▶ **ACTIVITY**
Convert everything from the line containing "Ворог повторно атакував рятувальників на" down through the last line of the data, both ends included, into a Markdown table with the columns No. and Line, one row per line and no rows for blank lines. Leave the pictures out.

(MATERIAL TO PROCESS begins)

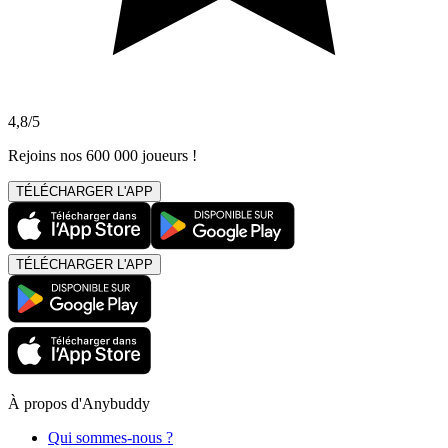
4,8/5
Rejoins nos 600 000 joueurs !
TÉLÉCHARGER L'APP
TÉLÉCHARGER L'APP
À propos d'Anybuddy
Qui sommes-nous ?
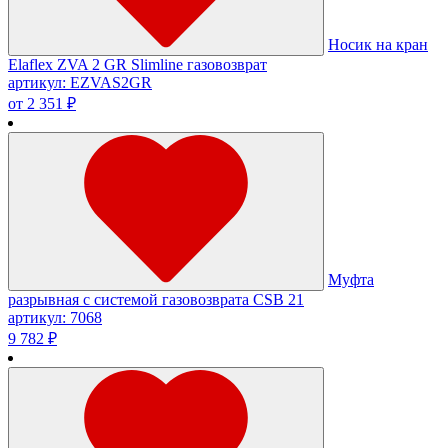
Носик на кран
Elaflex ZVA 2 GR Slimline газовозврат
артикул: EZVAS2GR
от 2 351 ₽
Муфта
разрывная c системой газовозврата CSB 21
артикул: 7068
9 782 ₽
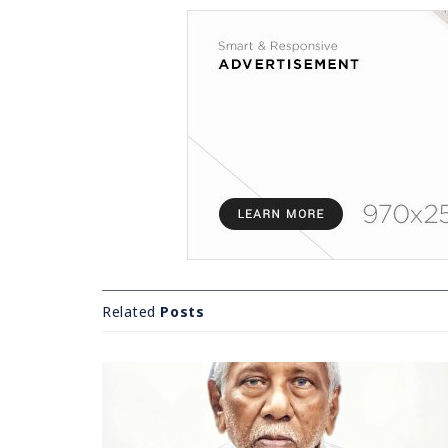
Related
Posts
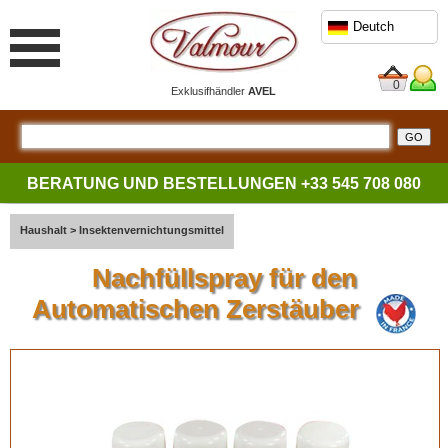
Deutch
0
Exklusifhändler
AVEL
BERATUNG UND BESTELLUNGEN
+33 545 708 080
Haushalt
>
Insektenvernichtungsmittel
Nachfüllspray für den
Automatischen Zerstäuber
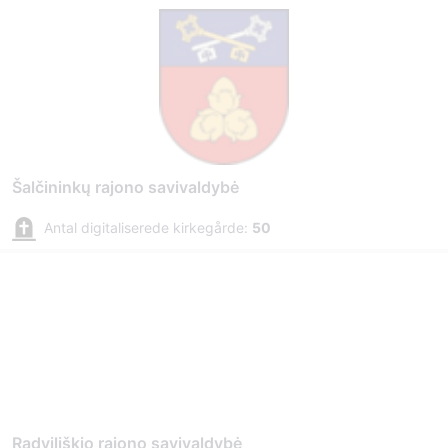
Šalčininkų rajono savivaldybė
Antal digitaliserede kirkegårde:
50
Radviliškio rajono savivaldybė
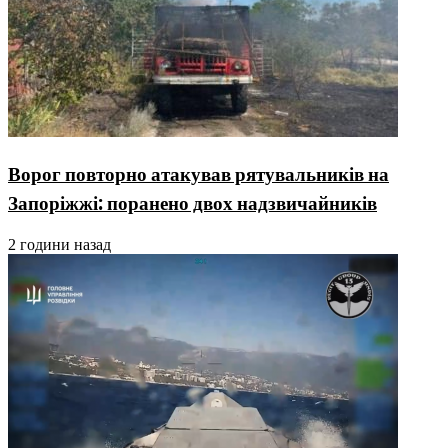
Ворог повторно атакував рятувальників на
Запоріжжі: поранено двох надзвичайників
2 години назад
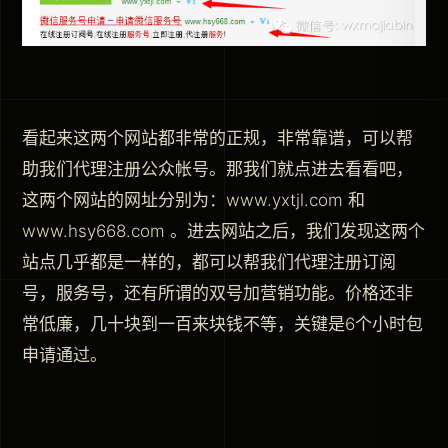
看起来这两个网站都非常的正规，非常靠谱，可以帮
助我们代理注册公众帐号。那我们就点进去看看吧，
这两个网站的网址分别为：www.yxtjl.com 和
www.hsy668.com 。进去网站之后，我们发现这两个
站点几乎都是一样的，都可以帮我们代理注册订阅
号，服务号，还有所谓的双号加营销功能。价格还非
常低廉，几十块到一百来块钱不等，关键是6个小时包
申请通过。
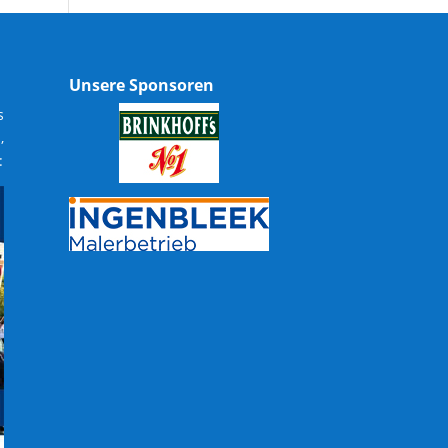
Unsere Sponsoren
s
,
:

(MATERIAL TO PROCESS ends)

▶ **TASK RESULT**
| No. | Line |
|---|---|
| 1 | Ворог повторно атакував рятувальників на |
| 2 | Запоріжжі: поранено двох надзвичайників |
| 3 | 2 години назад |
| 4 | 看起来这两个网站都非常的正规，非常靠谱，可以帮 |
| 5 | 助我们代理注册公众帐号。那我们就点进去看看吧， |
| 6 | 这两个网站的网址分别为：www.yxtjl.com 和 |
| 7 | www.hsy668.com 。进去网站之后，我们发现这两个 |
| 8 | 站点几乎都是一样的，都可以帮我们代理注册订阅 |
| 9 | 号，服务号，还有所谓的双号加营销功能。价格还非 |
| 10 | 常低廉，几十块到一百来块钱不等，关键是6个小时包 |
| 11 | 申请通过。 |
| 12 | Unsere Sponsoren |
| 13 | s |
| 14 | , |
| 15 | : |